SELECTED TEXT >>
# # # # #
World Association for Political Economy
WAPE [2007]
No.7
A Statement
On the Political
Economy of the Contemporary Relationship between Capital and Labor in the World
(Approved at the 2nd Session of the 2nd
Board of Directors of World Association for Political Economy on October 27,
2007 and announced at the Closing Plenary of the 2nd Forum of World
Association for Political Economy on October 28, 2007.)
The relation
between labor and capital is the axis on which our entire present system of
society turns. Marx pointed out that labor under capitalism has a dual
character. Labor produces use-values under capitalism, as it does in all modes
of production. However, under capitalism labor also generates value and surplus
value. Capital appropriates the surplus value, a process referred to as
exploitation of labor. The exploitation of labor by capital is the fundamental
class contradiction of capitalism, although of course capitalism has other,
related contradictions such as a tendency to destroy nature.
In
contemporary society, not all labor is performed directly for private capital.
Labor also takes place within other social relations, including labor in the
domestic sphere, in state agencies, state-owned enterprises, worker-owned
enterprises, collective enterprises, cooperatives, and individual labor by
independent producers. The mode of production of private capital employing
wage-labor is the dominant mode of production in the world today, and the
capital-labor relation plays a central role in determining the character and
evolution of the global politics, economy, and culture.
Bourgeois
(mainstream) economics claims that there is no exploitation in a competitive capitalist
private economy. According to that view, employers and employees both receive
the equivalent of what they contribute to production and also just compensation
for what they sacrifice in production. This claim, which has no sound basis,
serves to obscure the exploitation upon which capitalism is based. It leads to
the mistaken view that the route to improved conditions for the working class
lies in individual actions such as getting more education and a willingness to
work harder. While such pursuits can lead to advancement by individual workers
relative to their fellow workers, they cannot end the manipulation and
exploitation of the working class as a whole.
# # # # #
DATA PROVIDED >>
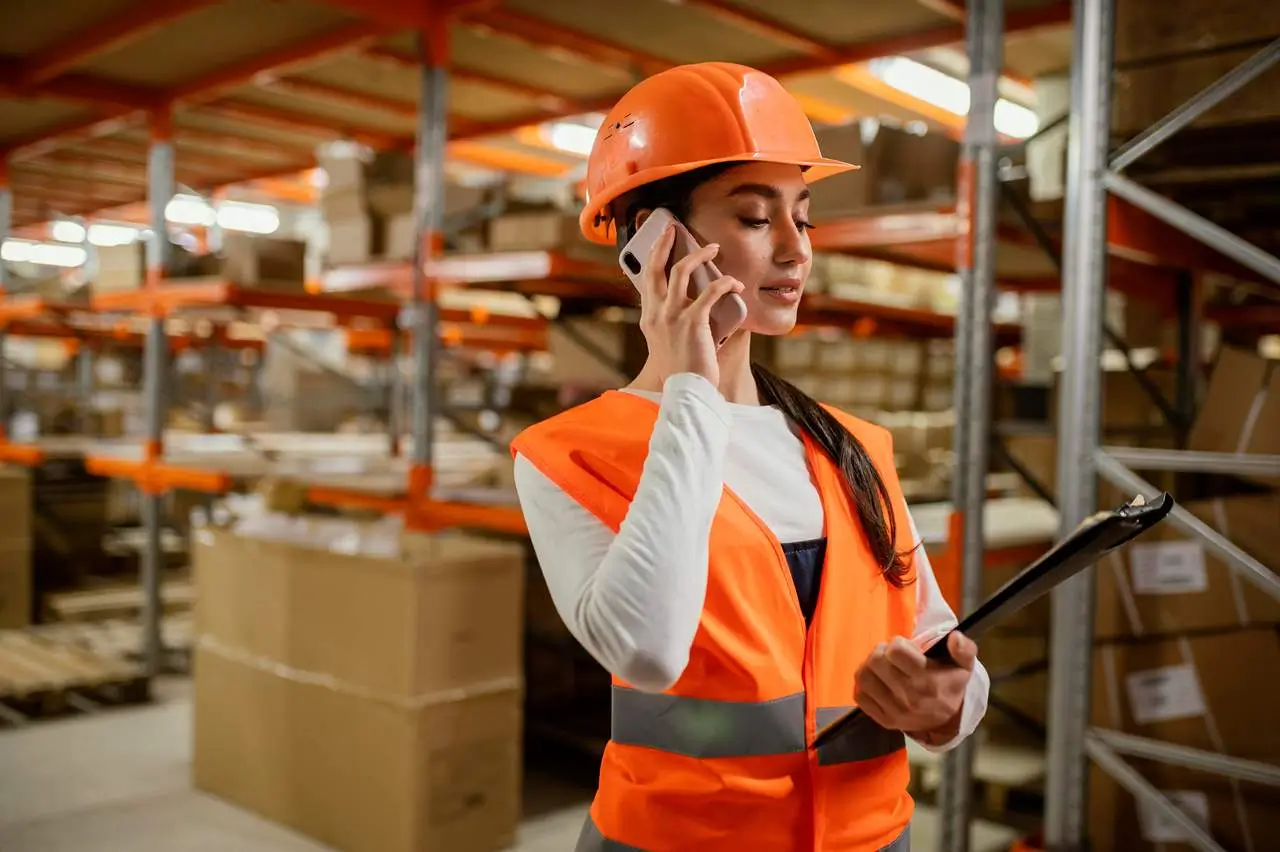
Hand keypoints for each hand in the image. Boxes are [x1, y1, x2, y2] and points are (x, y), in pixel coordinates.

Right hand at [636, 225, 744, 386]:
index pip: (648, 279)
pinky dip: (725, 283)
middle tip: (675, 229)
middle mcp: (656, 314)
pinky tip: (735, 284)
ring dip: (700, 255)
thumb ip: (674, 321)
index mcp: (649, 318)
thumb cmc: (682, 370)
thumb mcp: (669, 343)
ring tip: (713, 249)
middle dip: (665, 243)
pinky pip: (710, 291)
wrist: (686, 390)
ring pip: (682, 271)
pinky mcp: (692, 322)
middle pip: (656, 267)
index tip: (662, 240)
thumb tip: (694, 301)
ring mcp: (672, 317)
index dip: (653, 255)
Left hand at [853, 632, 977, 743]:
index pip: (896, 650)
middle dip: (881, 652)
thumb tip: (955, 637)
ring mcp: (894, 710)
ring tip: (882, 667)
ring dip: (869, 666)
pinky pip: (860, 696)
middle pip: (876, 660)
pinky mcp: (883, 720)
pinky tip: (877, 682)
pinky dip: (864, 685)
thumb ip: (964, 649)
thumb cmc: (950, 685)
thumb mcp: (964, 665)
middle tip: (890, 655)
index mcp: (927, 679)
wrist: (948, 721)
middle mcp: (909, 696)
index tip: (905, 648)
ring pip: (864, 677)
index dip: (897, 643)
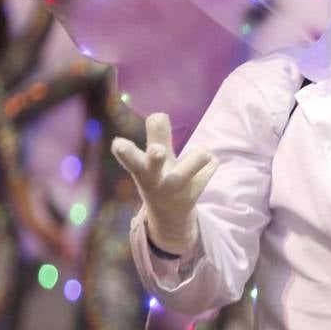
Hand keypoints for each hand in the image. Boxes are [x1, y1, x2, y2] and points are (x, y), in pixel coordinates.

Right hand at [110, 113, 217, 255]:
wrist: (168, 215)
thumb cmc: (157, 176)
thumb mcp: (154, 157)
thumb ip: (157, 135)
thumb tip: (158, 114)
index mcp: (140, 167)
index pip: (129, 157)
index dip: (124, 150)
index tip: (118, 144)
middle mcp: (155, 179)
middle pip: (154, 164)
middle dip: (155, 156)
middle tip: (157, 151)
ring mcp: (175, 188)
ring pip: (197, 157)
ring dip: (200, 154)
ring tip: (200, 156)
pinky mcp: (194, 194)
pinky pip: (212, 164)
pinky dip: (209, 165)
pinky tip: (200, 175)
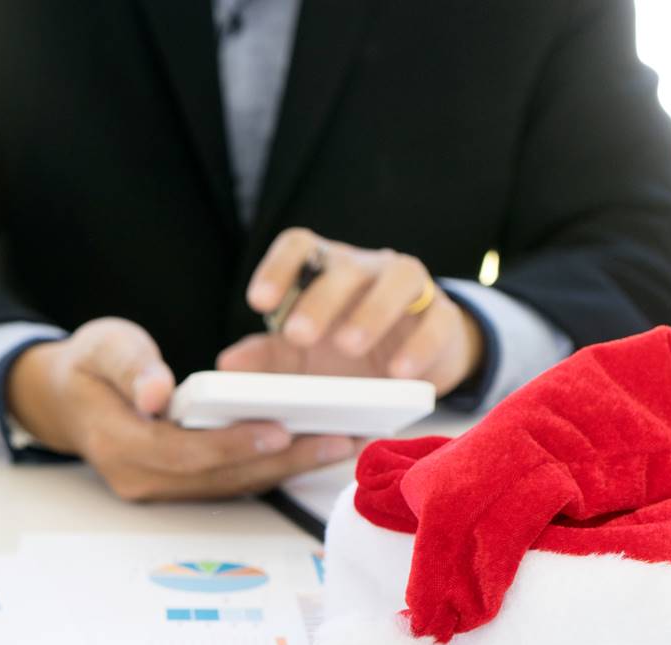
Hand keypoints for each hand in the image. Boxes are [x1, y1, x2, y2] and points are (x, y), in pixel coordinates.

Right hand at [6, 317, 356, 500]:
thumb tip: (159, 392)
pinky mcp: (176, 487)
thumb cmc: (90, 366)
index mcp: (115, 443)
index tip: (278, 428)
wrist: (68, 398)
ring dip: (285, 468)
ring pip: (228, 485)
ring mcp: (155, 489)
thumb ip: (133, 367)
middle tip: (335, 440)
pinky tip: (310, 449)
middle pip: (216, 477)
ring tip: (338, 445)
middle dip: (278, 461)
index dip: (231, 443)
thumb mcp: (105, 347)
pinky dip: (269, 467)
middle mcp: (136, 478)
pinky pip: (227, 482)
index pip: (180, 452)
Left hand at [227, 227, 483, 394]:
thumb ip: (264, 357)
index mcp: (325, 269)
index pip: (300, 245)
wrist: (407, 368)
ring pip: (398, 279)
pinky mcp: (444, 317)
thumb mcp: (298, 358)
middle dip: (319, 300)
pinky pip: (437, 321)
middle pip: (344, 267)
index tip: (258, 303)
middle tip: (299, 335)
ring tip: (349, 347)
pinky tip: (399, 374)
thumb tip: (227, 365)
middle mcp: (366, 268)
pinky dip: (419, 346)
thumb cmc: (340, 354)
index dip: (278, 268)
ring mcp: (410, 288)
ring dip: (372, 312)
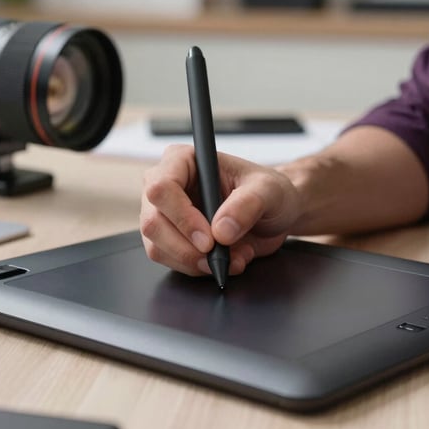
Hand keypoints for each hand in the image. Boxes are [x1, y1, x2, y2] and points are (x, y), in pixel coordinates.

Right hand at [140, 144, 301, 276]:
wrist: (275, 215)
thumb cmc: (269, 191)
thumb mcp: (269, 191)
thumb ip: (247, 205)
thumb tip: (221, 230)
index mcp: (184, 160)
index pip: (161, 187)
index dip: (182, 217)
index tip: (210, 239)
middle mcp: (167, 185)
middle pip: (153, 222)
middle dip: (186, 247)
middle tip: (218, 255)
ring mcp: (165, 214)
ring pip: (157, 247)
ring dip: (194, 261)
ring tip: (230, 258)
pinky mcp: (170, 239)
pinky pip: (170, 261)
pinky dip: (198, 268)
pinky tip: (224, 261)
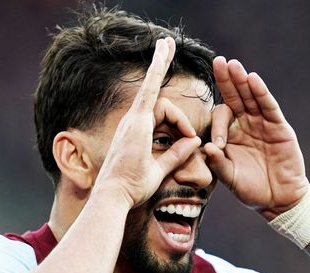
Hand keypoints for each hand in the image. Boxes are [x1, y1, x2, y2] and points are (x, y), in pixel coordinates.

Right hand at [94, 37, 201, 207]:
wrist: (115, 196)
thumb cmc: (132, 188)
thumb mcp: (160, 170)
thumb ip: (176, 155)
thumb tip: (194, 142)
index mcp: (136, 133)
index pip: (154, 107)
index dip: (173, 112)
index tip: (186, 127)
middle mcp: (132, 122)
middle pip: (157, 97)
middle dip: (160, 63)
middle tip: (167, 41)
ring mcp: (133, 120)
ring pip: (162, 104)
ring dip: (179, 118)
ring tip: (187, 139)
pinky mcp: (137, 121)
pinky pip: (149, 89)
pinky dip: (157, 69)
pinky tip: (163, 48)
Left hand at [205, 57, 308, 219]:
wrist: (279, 200)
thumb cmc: (251, 190)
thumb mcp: (230, 178)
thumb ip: (218, 163)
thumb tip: (206, 148)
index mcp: (230, 134)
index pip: (220, 118)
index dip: (218, 127)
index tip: (219, 145)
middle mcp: (245, 125)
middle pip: (234, 97)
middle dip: (226, 80)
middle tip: (217, 61)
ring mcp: (262, 124)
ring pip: (251, 97)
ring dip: (242, 81)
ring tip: (233, 64)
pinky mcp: (279, 127)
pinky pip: (268, 107)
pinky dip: (261, 93)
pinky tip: (252, 79)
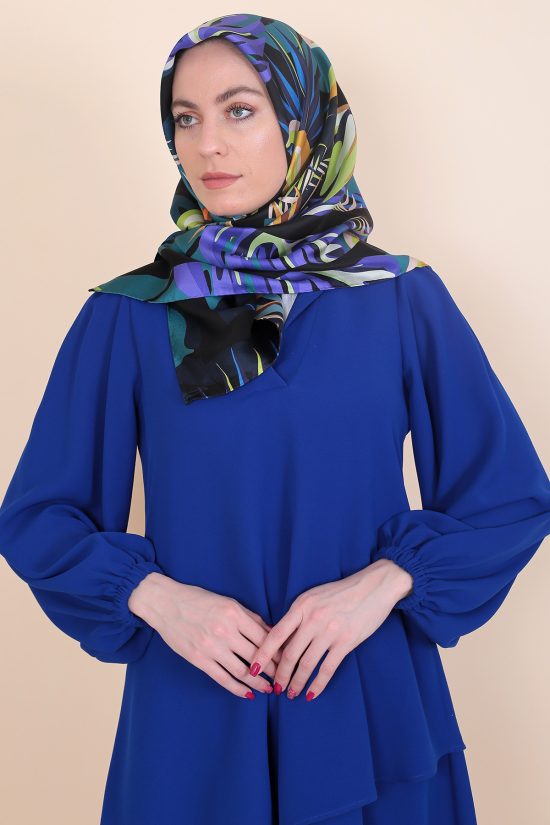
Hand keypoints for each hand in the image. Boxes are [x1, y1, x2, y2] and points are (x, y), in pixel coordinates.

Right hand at [128, 572, 281, 698]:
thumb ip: (249, 617)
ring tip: (269, 688)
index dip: (279, 652)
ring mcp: (211, 647)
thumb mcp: (227, 602)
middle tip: (283, 678)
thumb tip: (271, 632)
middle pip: (257, 656)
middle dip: (273, 670)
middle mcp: (225, 631)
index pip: (265, 638)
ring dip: (259, 683)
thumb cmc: (198, 599)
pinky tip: (248, 694)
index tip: (288, 660)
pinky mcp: (199, 659)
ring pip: (242, 671)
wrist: (166, 603)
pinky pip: (223, 678)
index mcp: (234, 614)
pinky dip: (238, 689)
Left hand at [247, 559, 412, 700]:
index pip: (276, 634)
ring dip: (296, 682)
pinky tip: (311, 693)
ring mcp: (330, 631)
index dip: (262, 654)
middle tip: (275, 688)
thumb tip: (282, 641)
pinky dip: (317, 684)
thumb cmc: (340, 592)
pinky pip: (327, 668)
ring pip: (307, 664)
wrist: (373, 587)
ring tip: (291, 693)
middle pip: (289, 654)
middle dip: (280, 675)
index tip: (254, 669)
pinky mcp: (346, 642)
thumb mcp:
# # # # #
ASSIGNMENT >>
Do these statements agree with the WAPE text on capital and labor above? For each, answer yes or no and quote the words of the text that decide it.
1. The text was approved on October 28, 2007.
2. Labor produces use-values only under capitalism.
3. Mainstream economics holds that a competitive capitalist private economy involves no exploitation.

OUTPUT BELOW >>
1. No: "Approved at the 2nd Session of the 2nd Board of Directors of World Association for Political Economy on October 27, 2007"
2. No: "Labor produces use-values under capitalism, as it does in all modes of production."
3. Yes: "Bourgeois (mainstream) economics claims that there is no exploitation in a competitive capitalist private economy."